The Social Security Administration maintains detailed records on more than 70 million Americans who receive retirement, disability, or survivor benefits. These records include Social Security numbers, earnings history, medical records, benefit payments, and even notes from interviews and internal fraud investigations.
Under the data-sharing agreement, DOGE will have access to some of this information — though it remains unclear how much will be redacted or restricted going forward. According to reporting from CNN, DOGE has requested full access to metadata, administrative case files, and real-time updates from SSA’s internal systems.
Critics say such access would give DOGE unprecedented insight into the lives of millions of Americans, including financial data, medical diagnoses, and personal identifiers — information that, if misused or leaked, could pose serious harm.
Dissent: “Unfettered Access” Without Accountability
The Court’s three liberal justices — Justices Ketanji Brown Jackson, Elena Kagan, and Sonia Sotomayor — dissented strongly. Justice Jackson, writing for the minority, said the ruling gave DOGE “unfettered access to deeply personal data without any assurance of legal entitlement or appropriate safeguards.”
The dissenters warned that the Court’s decision effectively allows an executive-created agency with no congressional mandate to bypass well-established privacy laws.
“There is no precedent for granting such sweeping access to sensitive records before the legal questions have been fully litigated,” Jackson wrote. “This Court’s decision short-circuits that process and exposes millions to unreviewed surveillance.”

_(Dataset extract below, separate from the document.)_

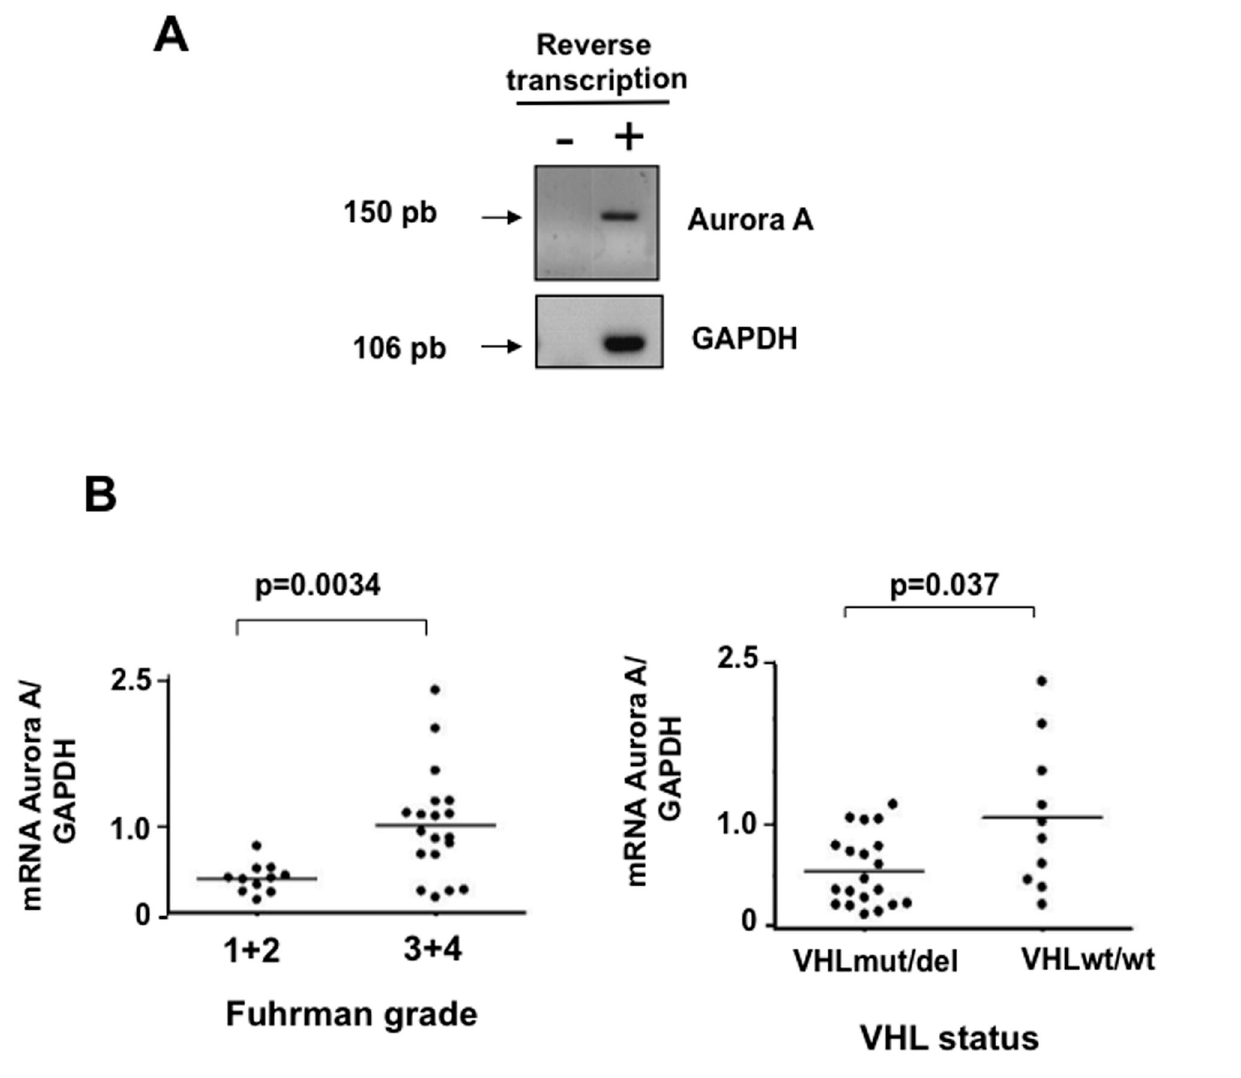
Figure 1. Relative expression of the Aurora-A kinase in ccRCC and matching healthy tissue samples. A- Expression of Aurora-A in tumours and neighbouring healthy tissues. Total RNAs extracted from tumour tissues were reverse transcribed and Aurora-A expression was then analysed by PCR using specific Aurora-A primers that produced an amplicon of 150 bp. Expression values were normalized to GAPDH levels. B -Aurora-A transcript levels are correlated with the tumour Fuhrman grade and VHL status. Quantitative RT-PCR data were normalized to GAPDH and then their distribution according to the tumour grade and VHL status was analysed using the Mann-Whitney test. The Aurora-A transcription level of each tumour is symbolized by a dot and the median by a horizontal line. doi: 10.1371/journal.pone.0067071.g001 includes Ser72 (…SREP S *QVIF…) matched the putative [γ- 32 P] ATP (Figure 5). 32 P was incorporated in VHL in Aurora-A consensus phosphorylation site [(K/R) xx(S/T)] the presence of Aurora-A (Figure 5: lane 1) and mass (Figure 5). Mutation of Ser72 into alanine (VHL SA72) spectrometry analysis of 32 P-VHL allowed identifying greatly diminished phosphorylation of pVHL by Aurora- Ser72 as the most phosphorylated amino acid. Three A (Figure 5, lane 2). different productions and purifications of pVHL and Aurora-A proteins were done and used in two independent kinase assays before identifying the phosphorylation site. Accordingly, the sequence which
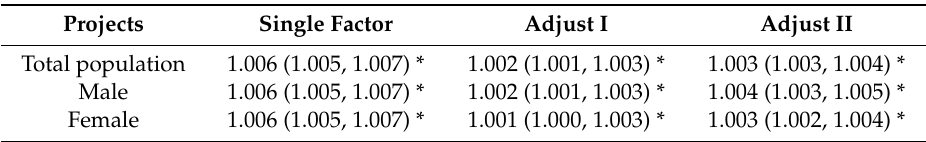
Table 2. The relationship between the PM 2.5 concentration and the total number of deaths from circulatory diseases and gender di ff erences.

DOGE’s Response and Next Steps
In a brief statement issued Friday, DOGE Acting Administrator Amy Gleason praised the ruling and said the agency would move forward with its planned review of SSA systems.
“Our mission is to protect taxpayer dollars, reduce fraud, and improve delivery of critical services. Today’s ruling empowers us to do just that,” she said.
The case now returns to lower courts, where litigation will continue over whether DOGE’s access is legal under the Privacy Act. But in the meantime, DOGE is free to analyze SSA data as it builds out its internal efficiency algorithms and monitoring systems.
Public Reaction and Political Fallout
The decision has drawn strong criticism from civil liberties organizations, Democratic lawmakers, and data privacy advocates. Democracy Forward, which is representing the plaintiffs in the ongoing case, said the ruling “sets a dangerous precedent for unchecked government surveillance.”
House Democrats vowed to introduce legislation that would explicitly bar DOGE or similar agencies from accessing sensitive federal records without congressional oversight.
Meanwhile, watchdog groups warned that DOGE’s activities may not be subject to the same transparency and accountability rules as traditional federal departments. Unlike the SSA, which is bound by public comment rules and inspector general review, DOGE was created by executive order and operates under different rules.
What This Means for You
For most Americans, the impact of the ruling may not be immediately visible. SSA benefits will continue to be processed as normal, and no public reports have suggested that DOGE will contact or audit individual beneficiaries.
However, the decision has broader implications for data privacy. If DOGE or similar entities can gain access to sensitive federal records with only limited legal review, it could open the door for expanded data sharing between agencies — including law enforcement, immigration authorities, or private contractors.
The ruling also highlights the limits of the Privacy Act in a digital age, where agencies can rapidly mine, analyze, and cross-reference data across platforms. The full consequences of this decision may not become clear for months or even years.
Final Word
The Supreme Court’s decision in the DOGE-SSA case is one of the most significant rulings on data privacy in a generation. It raises fundamental questions about how the federal government balances efficiency, accountability, and civil liberties.
As the case returns to lower courts and DOGE expands its reach, Americans are left to grapple with a new digital reality: one in which unelected agencies may have the power to comb through their most private data — with little notice and limited oversight.